6. The GOA circuit according to claim 1 , wherein the drive module further comprises a buffer amplifier circuit; and wherein an input terminal of the buffer amplifier circuit is connected to the output terminal of the latch circuit, and an output terminal of the buffer amplifier circuit acts as the drive signal output terminal of the drive module and is connected to the gate line of the row disposed corresponding to the drive module.

7. The GOA circuit according to claim 1 , wherein a P-type transistor in each of the plurality of GOA units is a P-channel thin film transistor made of low-temperature polysilicon, amorphous silicon, or a material resulted from a mixture of carbon, silicon, and germanium at any ratio.

8. The GOA circuit according to claim 1 , wherein an N-type transistor in each of the plurality of GOA units is an N-channel thin film transistor made of metal oxide.

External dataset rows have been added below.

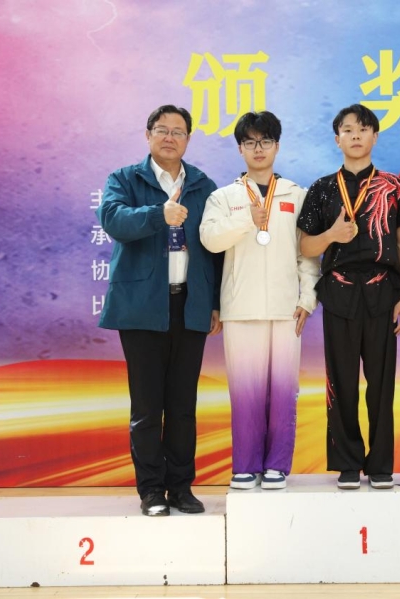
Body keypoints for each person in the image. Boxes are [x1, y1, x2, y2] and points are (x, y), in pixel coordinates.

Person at [96, 104, 222, 516]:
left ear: (188, 139)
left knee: (183, 405)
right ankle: (151, 490)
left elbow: (216, 249)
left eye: (178, 131)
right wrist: (159, 214)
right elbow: (114, 220)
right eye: (162, 129)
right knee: (148, 406)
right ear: (148, 134)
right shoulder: (125, 179)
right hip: (142, 307)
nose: (170, 137)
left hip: (190, 304)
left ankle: (181, 487)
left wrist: (214, 303)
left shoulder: (202, 185)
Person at [200, 111, 319, 490]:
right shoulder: (224, 197)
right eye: (250, 142)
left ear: (277, 146)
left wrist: (307, 298)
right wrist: (246, 219)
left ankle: (277, 465)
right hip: (240, 307)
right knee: (245, 391)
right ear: (240, 148)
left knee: (284, 390)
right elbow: (210, 240)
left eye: (265, 141)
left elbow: (307, 253)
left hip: (286, 309)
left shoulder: (297, 195)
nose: (258, 148)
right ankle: (246, 465)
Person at [297, 104, 400, 490]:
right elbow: (305, 246)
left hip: (383, 292)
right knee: (341, 380)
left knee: (381, 383)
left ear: (375, 137)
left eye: (363, 129)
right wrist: (331, 235)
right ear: (337, 139)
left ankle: (380, 464)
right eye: (348, 130)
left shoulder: (395, 188)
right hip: (339, 293)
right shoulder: (322, 189)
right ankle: (347, 462)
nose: (356, 135)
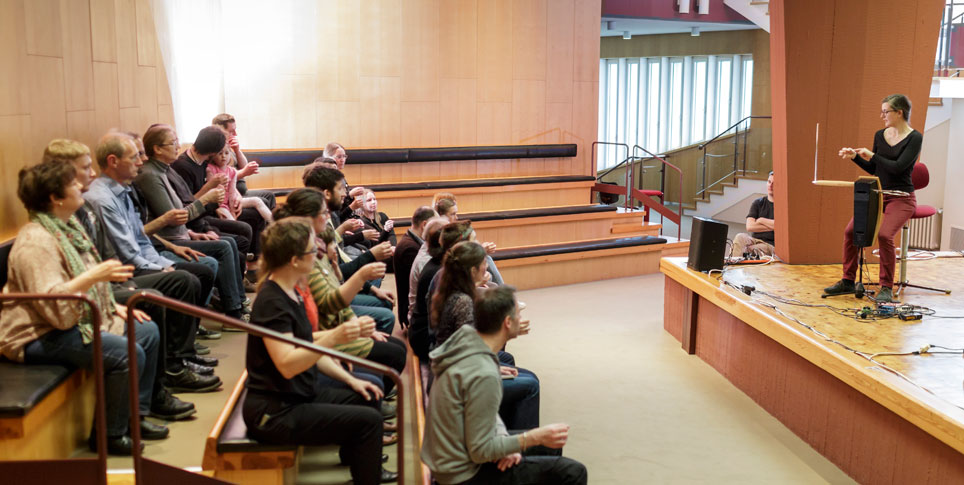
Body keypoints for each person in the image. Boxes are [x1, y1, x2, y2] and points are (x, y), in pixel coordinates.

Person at [0, 160, 166, 455]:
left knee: (147, 330)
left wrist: (112, 306)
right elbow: (54, 307)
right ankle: (109, 435)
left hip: (66, 318)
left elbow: (83, 288)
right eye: (72, 184)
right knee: (125, 352)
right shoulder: (35, 242)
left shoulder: (68, 227)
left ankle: (135, 417)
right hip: (34, 334)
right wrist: (95, 276)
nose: (80, 186)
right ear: (55, 198)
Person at [43, 138, 202, 419]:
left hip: (103, 288)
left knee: (179, 281)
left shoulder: (81, 208)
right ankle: (162, 385)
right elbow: (63, 287)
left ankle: (158, 390)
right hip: (90, 295)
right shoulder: (71, 214)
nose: (92, 174)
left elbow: (114, 249)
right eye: (85, 168)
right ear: (62, 176)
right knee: (162, 292)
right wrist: (110, 292)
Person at [242, 218, 396, 484]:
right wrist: (335, 337)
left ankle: (359, 460)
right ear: (294, 260)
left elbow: (306, 342)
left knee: (366, 393)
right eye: (312, 251)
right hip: (275, 411)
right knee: (369, 421)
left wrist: (350, 379)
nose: (318, 255)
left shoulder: (292, 290)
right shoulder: (272, 301)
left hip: (296, 393)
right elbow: (288, 363)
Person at [83, 132, 222, 393]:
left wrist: (163, 260)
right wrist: (163, 267)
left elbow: (140, 240)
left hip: (139, 260)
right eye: (135, 156)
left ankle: (182, 355)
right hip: (123, 270)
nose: (141, 161)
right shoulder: (101, 199)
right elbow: (126, 252)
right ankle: (175, 366)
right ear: (113, 161)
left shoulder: (123, 191)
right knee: (183, 279)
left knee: (199, 272)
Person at [422, 284, 588, 485]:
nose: (522, 319)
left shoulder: (470, 340)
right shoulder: (484, 372)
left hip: (454, 456)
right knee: (573, 472)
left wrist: (509, 446)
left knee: (549, 447)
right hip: (460, 475)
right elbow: (481, 451)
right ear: (507, 322)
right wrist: (532, 437)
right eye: (518, 314)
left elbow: (487, 420)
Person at [133, 126, 249, 322]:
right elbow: (174, 216)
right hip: (168, 240)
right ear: (157, 149)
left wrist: (193, 231)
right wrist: (206, 199)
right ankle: (233, 312)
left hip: (182, 233)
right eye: (173, 142)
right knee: (223, 247)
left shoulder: (165, 170)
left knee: (230, 242)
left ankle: (236, 304)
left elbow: (182, 207)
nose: (178, 146)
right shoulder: (150, 175)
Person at [430, 241, 540, 430]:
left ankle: (503, 427)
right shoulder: (462, 301)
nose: (487, 266)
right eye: (483, 263)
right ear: (472, 270)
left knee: (511, 363)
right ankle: (520, 447)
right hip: (458, 377)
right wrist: (505, 334)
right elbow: (466, 350)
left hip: (456, 367)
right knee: (530, 384)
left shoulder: (453, 289)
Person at [825, 94, 922, 303]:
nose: (882, 115)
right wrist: (856, 158)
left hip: (902, 198)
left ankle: (886, 286)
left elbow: (898, 168)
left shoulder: (915, 138)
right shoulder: (880, 135)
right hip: (878, 195)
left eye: (886, 111)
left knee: (885, 235)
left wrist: (872, 154)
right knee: (851, 232)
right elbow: (875, 169)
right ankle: (847, 280)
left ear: (899, 113)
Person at [303, 165, 397, 333]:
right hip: (332, 305)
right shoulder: (314, 231)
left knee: (380, 294)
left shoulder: (327, 218)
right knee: (387, 317)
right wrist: (368, 258)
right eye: (341, 188)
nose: (346, 193)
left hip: (336, 294)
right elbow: (334, 281)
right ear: (326, 193)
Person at [207, 141, 273, 223]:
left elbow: (232, 191)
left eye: (226, 153)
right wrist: (229, 211)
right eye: (220, 153)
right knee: (231, 220)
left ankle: (274, 223)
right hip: (219, 204)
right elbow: (211, 190)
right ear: (213, 155)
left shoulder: (232, 171)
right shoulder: (210, 169)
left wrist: (232, 209)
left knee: (257, 201)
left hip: (232, 201)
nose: (223, 156)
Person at [393, 206, 436, 328]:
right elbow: (423, 286)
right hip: (412, 314)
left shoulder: (411, 241)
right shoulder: (410, 249)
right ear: (425, 225)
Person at [730, 171, 776, 258]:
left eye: (774, 183)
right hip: (755, 240)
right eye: (769, 182)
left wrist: (761, 220)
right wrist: (773, 226)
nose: (770, 185)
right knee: (740, 237)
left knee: (748, 250)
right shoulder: (758, 203)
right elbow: (750, 227)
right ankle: (733, 266)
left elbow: (782, 227)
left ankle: (735, 265)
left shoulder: (784, 206)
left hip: (771, 245)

9. A display device, comprising a GOA circuit wherein the GOA circuit comprises: a plurality of GOA units independent of each other, wherein each of the plurality of GOA units comprises an enable module and a drive module disposed corresponding to the enable module; wherein the enable module comprises a row address signal input terminal configured to receive a row address signal, and an enable signal output terminal configured to output an enable signal based on the row address signal; and the drive module comprises an enable signal input terminal configured to receive the enable signal output by the enable signal output terminal, and a drive signal output terminal configured to output a drive signal based on the enable signal, wherein the drive signal output terminal is connected to a gate line of a row disposed corresponding to the drive module to transmit the drive signal to the gate line of the row and drive the row; wherein the enable module is a row decoder based on binary coding or a row decoder based on Gray coding; and wherein the drive module comprises a latch circuit, a data input terminal of the latch circuit is connected to a second clock signal, a clock input terminal of the latch circuit is connected to the enable signal output terminal of the enable module, and an output terminal of the latch circuit acts as the drive signal output terminal of the drive module and is connected to the gate line of the row disposed corresponding to the drive module.

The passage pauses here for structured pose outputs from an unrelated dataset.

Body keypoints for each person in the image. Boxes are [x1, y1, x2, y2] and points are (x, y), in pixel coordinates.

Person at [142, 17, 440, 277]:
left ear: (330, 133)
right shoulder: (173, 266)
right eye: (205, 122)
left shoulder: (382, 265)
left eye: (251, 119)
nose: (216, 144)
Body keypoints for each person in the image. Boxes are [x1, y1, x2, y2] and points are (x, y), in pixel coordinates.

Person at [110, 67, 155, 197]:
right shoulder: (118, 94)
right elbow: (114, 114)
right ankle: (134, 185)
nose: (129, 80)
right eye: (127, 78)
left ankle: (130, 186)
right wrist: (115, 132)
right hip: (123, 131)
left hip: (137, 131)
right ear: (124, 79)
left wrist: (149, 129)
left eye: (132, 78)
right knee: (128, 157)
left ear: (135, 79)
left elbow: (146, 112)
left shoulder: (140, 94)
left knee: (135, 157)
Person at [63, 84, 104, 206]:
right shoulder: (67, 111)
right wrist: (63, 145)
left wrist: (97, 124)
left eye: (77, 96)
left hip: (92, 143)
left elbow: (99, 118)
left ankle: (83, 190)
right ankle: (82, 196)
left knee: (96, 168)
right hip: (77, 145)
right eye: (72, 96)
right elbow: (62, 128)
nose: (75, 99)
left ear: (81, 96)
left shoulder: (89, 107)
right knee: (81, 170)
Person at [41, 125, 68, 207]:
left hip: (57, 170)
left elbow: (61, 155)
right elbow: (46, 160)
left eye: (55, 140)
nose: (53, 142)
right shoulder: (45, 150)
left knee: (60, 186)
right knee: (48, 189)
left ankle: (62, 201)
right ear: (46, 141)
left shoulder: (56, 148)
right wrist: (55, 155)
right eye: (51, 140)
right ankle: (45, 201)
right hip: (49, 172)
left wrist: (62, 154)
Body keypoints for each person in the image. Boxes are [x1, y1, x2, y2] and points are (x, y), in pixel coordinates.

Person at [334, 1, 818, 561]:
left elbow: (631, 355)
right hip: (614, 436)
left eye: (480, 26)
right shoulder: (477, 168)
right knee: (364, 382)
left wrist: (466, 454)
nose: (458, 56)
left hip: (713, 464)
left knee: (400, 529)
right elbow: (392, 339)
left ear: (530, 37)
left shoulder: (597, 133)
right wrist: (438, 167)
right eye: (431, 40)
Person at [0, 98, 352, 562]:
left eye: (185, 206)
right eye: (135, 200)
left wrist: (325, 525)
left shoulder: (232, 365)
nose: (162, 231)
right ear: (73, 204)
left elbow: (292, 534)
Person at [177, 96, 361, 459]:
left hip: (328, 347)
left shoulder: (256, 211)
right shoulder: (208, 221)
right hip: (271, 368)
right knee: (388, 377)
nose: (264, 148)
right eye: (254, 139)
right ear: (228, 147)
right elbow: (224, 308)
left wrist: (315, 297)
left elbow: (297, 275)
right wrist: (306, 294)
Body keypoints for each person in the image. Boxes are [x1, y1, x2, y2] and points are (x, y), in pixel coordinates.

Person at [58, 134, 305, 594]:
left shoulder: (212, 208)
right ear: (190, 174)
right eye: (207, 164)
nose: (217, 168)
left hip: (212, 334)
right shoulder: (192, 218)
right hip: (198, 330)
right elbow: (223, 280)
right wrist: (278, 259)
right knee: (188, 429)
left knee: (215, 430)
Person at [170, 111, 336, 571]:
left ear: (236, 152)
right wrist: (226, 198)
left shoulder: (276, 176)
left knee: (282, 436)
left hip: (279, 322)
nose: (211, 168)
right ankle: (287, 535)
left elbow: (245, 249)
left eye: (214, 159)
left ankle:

10. A method for controlling a display, comprising: inputting an address signal to each of row decoders in a gate driver on array (GOA) circuit of the display; enabling a row decoder corresponding to the address signal; outputting an enable signal to a drive module of the GOA circuit of the display via the enabled row decoder; and driving, by the drive module receiving the enable signal, pixels in a corresponding row to operate; wherein the drive module comprises a latch, the latch being configured to receive the enable signal, and the method further comprises: inputting a second clock signal to the latch; and reconstructing, by the latch, a waveform of the second clock signal based on the enable signal, and outputting the waveform.

11. The method according to claim 10 , further comprising: maintaining a row decoder not corresponding to the address signal disabled in response to enabling the row decoder corresponding to the address signal.

12. The method according to claim 10 , further comprising: selectively enabling a portion of the row decoders based on the address signal.

13. The method according to claim 10 , wherein the drive module further comprises an amplifier, a signal output by the latch being amplified by the amplifier and driving the pixels in the corresponding row to operate.

14. The method according to claim 10 , further comprising: resetting the enable signal output by the enabled row decoder.

15. The method according to claim 14 , wherein the enable signal output by the enabled row decoder is reset by a reset circuit.